Beach v. KDI CORPORATION

Decision Date11 January 1974
Docket NumberNo. 72-1856,72-1857.,72-1856
Citation490 F.2d 1312
PartiesFrederick BEACH and Vincent Di Rubbio, Appellants in No. 72-1857. v. KDI CORPORATION, Appellant in No. 72-1856, et al., OPI Corp. and Edward J. Eggart, Intervenors. KDI Corporation and Ordnance Products, Inc., [OPI Corp.] Appellants in No. 72-1856.
CourtU.S. Court of Appeals — Third Circuit

COPYRIGHT MATERIAL OMITTED

E. N. Carpenter, II, Richard J. Abrams, Richards, Layton & Finger, Wilmington, Del., for appellants in No. 72-1856 and appellees in No. 72-1857.

Peter J. Walsh, Converse Murdoch, Murdoch, Longobardi, Schwartz & Walsh, Wilmington, Del., for appellees in No. 72-1856 and appellants in No. 72-1857.

Before KALODNER, ALDISERT and ADAMS, Circuit Judges.

OPINION OF THE COURT

KALODNER, Circuit Judge.

______

> Problem details
Write out the Beach v. KDI Corporation case header word for word, from "Peter J. Walsh, Converse" to "and appellants in No. 72-1857.".

______

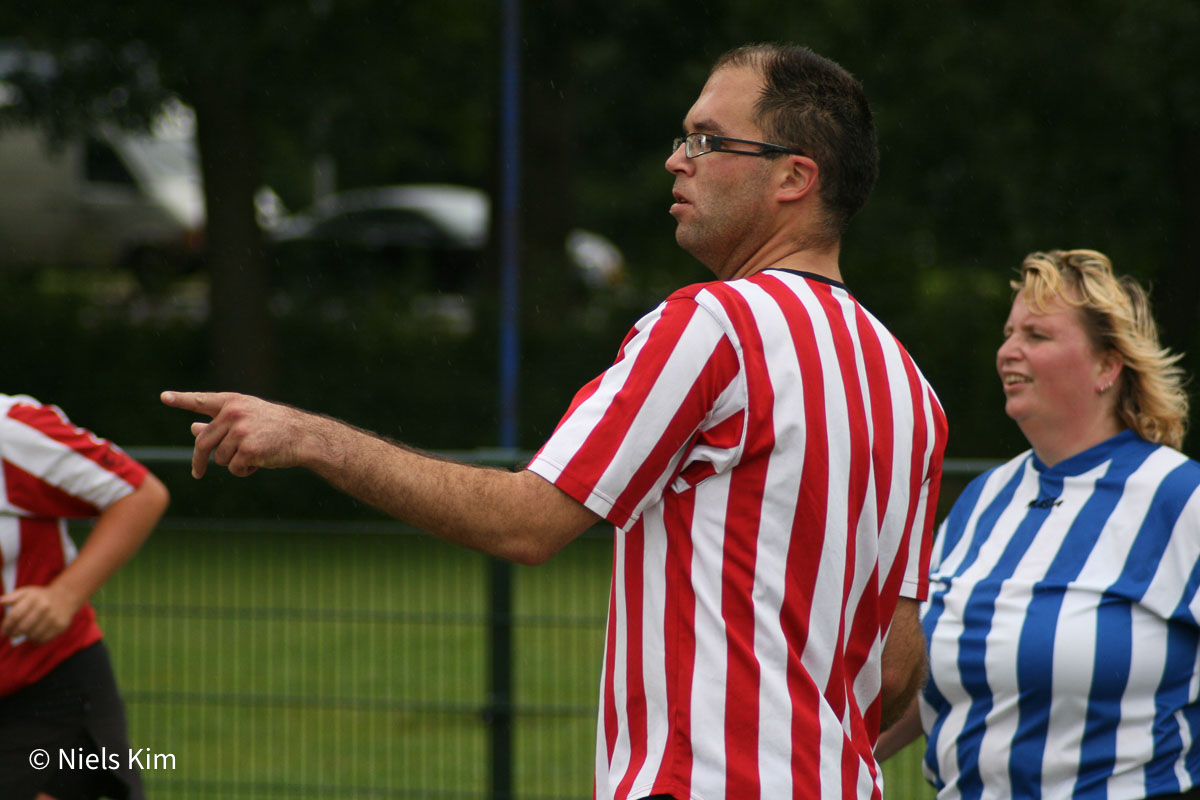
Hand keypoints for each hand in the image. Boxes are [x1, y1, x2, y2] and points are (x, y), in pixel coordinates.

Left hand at [0, 584, 81, 643]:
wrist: (66, 596)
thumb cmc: (40, 596)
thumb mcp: (26, 592)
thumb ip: (11, 597)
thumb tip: (0, 602)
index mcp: (33, 598)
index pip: (15, 615)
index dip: (6, 626)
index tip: (4, 631)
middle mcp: (44, 607)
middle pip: (23, 627)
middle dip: (14, 633)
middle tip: (11, 634)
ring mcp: (53, 617)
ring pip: (33, 635)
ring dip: (25, 636)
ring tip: (24, 633)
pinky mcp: (60, 626)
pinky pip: (43, 639)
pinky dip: (36, 639)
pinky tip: (34, 635)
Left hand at [160, 391, 310, 478]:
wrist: (303, 436)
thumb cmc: (275, 427)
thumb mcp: (246, 420)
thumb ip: (219, 424)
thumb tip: (192, 428)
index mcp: (232, 402)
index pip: (202, 401)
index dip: (182, 400)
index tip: (164, 397)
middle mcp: (234, 414)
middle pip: (203, 442)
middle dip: (199, 460)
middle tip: (197, 473)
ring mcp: (241, 431)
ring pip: (219, 458)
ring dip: (233, 463)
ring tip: (254, 455)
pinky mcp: (248, 449)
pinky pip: (233, 468)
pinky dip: (243, 471)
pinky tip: (259, 463)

______

> Solution to this task
Peter J. Walsh, Converse Murdoch, Murdoch, Longobardi, Schwartz & Walsh, Wilmington, Del., for appellees in No. 72-1856 and appellants in No. 72-1857.